The series does not change the client principals in play, it
merely ensures that the source principal the server uses to call
the client back will match the principal the client used to
establish the GSS context for the forward channel. It doesn't
seem to me like that would make any case worse (unless there are
bugs, of course).

The forward channel GSS context can be established only if the
client chooses a target principal that has a key in the server's
keytab already. So the server was choosing the wrong key for the
callback channel in some cases before, but now will be choosing
a source principal that the client is already aware of and should
expect.

The server will continue to use a target principal for the
callback channel that the client provided when it authenticated.


> Machines mounting with NFSv4.0 but without machine credentials (ie:
> root kinits to admin@xxxxxxx and uses those creds to mount) will
> always fail to establish a callback because the NFS client's kernel
> does not have access to the user long term key.

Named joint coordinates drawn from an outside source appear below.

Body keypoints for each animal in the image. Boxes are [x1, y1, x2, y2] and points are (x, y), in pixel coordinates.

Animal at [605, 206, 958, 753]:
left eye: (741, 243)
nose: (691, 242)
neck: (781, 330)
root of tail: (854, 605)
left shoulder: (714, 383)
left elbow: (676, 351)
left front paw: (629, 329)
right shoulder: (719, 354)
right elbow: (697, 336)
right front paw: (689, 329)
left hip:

So even if the KDC
> would decide to allow you to get a ticket for a user principal, the
> client would not be able to complete context establishment.

This might be a little outside the scope of my series.

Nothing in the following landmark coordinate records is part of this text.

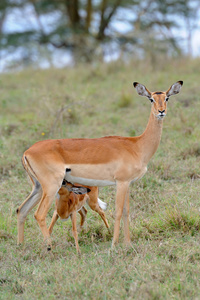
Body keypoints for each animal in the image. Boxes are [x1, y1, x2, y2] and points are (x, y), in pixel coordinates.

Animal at [16, 79, 183, 248]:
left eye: (167, 98)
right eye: (151, 99)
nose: (161, 111)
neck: (137, 146)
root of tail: (27, 152)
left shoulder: (128, 184)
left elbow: (126, 212)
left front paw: (128, 243)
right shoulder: (121, 182)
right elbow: (118, 212)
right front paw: (114, 245)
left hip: (38, 187)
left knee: (21, 210)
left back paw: (21, 247)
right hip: (51, 186)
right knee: (39, 214)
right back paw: (49, 247)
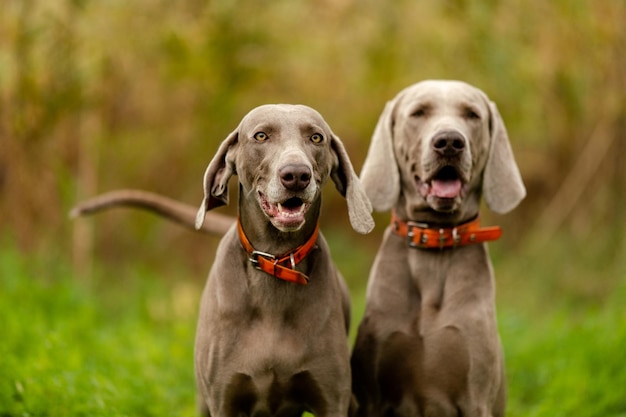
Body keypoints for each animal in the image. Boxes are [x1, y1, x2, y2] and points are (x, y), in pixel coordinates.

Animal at [75, 104, 372, 416]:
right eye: (261, 135)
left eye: (316, 138)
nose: (296, 174)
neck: (274, 261)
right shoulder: (224, 398)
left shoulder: (332, 399)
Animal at [348, 79, 524, 416]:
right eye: (419, 113)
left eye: (472, 114)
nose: (450, 142)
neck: (435, 235)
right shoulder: (372, 397)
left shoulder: (476, 397)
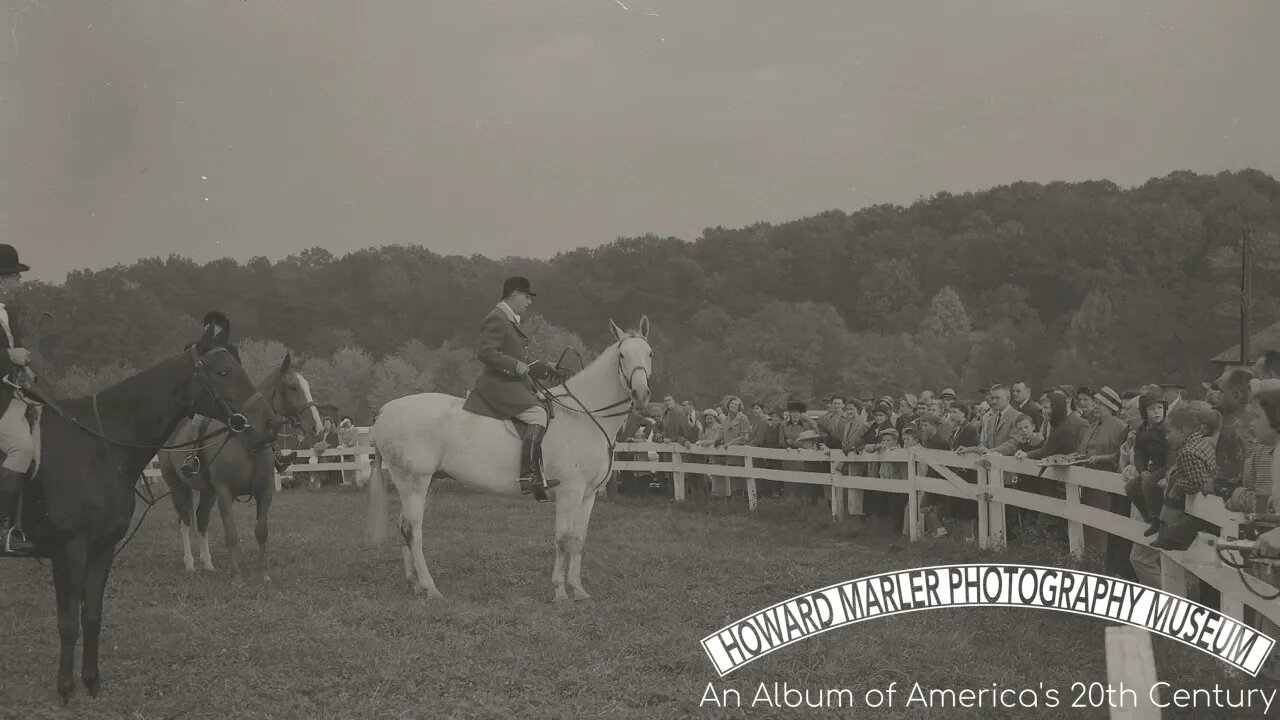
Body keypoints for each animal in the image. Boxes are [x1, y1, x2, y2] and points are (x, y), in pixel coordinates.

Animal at [13, 324, 282, 702]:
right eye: (224, 372)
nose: (270, 424)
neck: (98, 446)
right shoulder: (69, 551)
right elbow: (67, 622)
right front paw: (65, 688)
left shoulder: (101, 549)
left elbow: (91, 617)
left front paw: (91, 681)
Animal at [156, 351, 322, 579]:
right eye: (292, 387)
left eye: (306, 384)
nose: (316, 426)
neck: (248, 441)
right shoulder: (224, 492)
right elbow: (231, 533)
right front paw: (236, 576)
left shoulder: (264, 492)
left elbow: (261, 532)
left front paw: (263, 574)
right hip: (177, 487)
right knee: (185, 521)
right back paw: (190, 564)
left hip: (208, 492)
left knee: (201, 519)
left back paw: (207, 563)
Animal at [368, 315, 650, 599]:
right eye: (622, 355)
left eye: (650, 353)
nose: (641, 394)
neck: (583, 415)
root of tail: (385, 410)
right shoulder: (569, 491)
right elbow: (563, 538)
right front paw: (560, 592)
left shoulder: (588, 494)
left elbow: (578, 539)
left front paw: (578, 590)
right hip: (413, 482)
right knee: (413, 531)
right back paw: (431, 588)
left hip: (418, 483)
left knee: (403, 528)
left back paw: (414, 584)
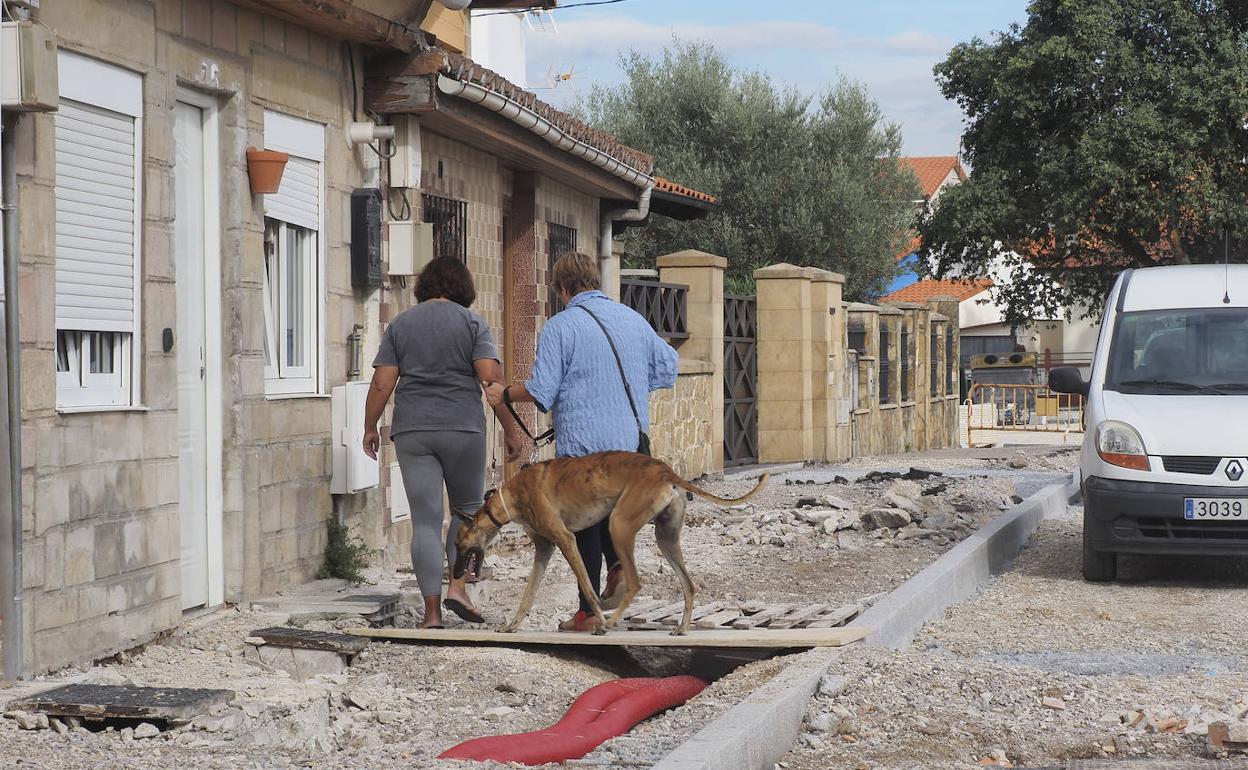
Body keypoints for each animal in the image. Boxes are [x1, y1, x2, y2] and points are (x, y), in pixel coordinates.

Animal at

I think currently the server will test the callback channel when
the client first OPENs a file, and it will not offer a delegation
if the channel cannot be established. So what we need here is a
reliably quick failure in the cases that will not work. That will
enable the first OPEN to proceed without undue delay.

My mount point was hanging here, but I'm not sure why. I was
focused on addressing the authentication mismatch, which fixed
the hang, but perhaps there's another bug.


> Maybe a fallback behavior where it tries to guess at a possible
> machine service name would be valuable for cases where a machine
> credential is actually available on the client host even though
> for whatever reason the mount was done using some user credential.

We could pick a few likely candidates for the server to try if
the client-provided target principal does not work for the callback
channel, but I wonder if that is an heroic effort that is not worth
the additional complexity.

Is it impossible to give the client's kernel access to that user
key for the callback channel? Alternately, using NFSv4.1 might
be helpful.

Also, in the user credential-only case would the client even use
GSS for lease management. If it does not, then the server would
use AUTH_UNIX and not GSS for NFSv4.0 callbacks.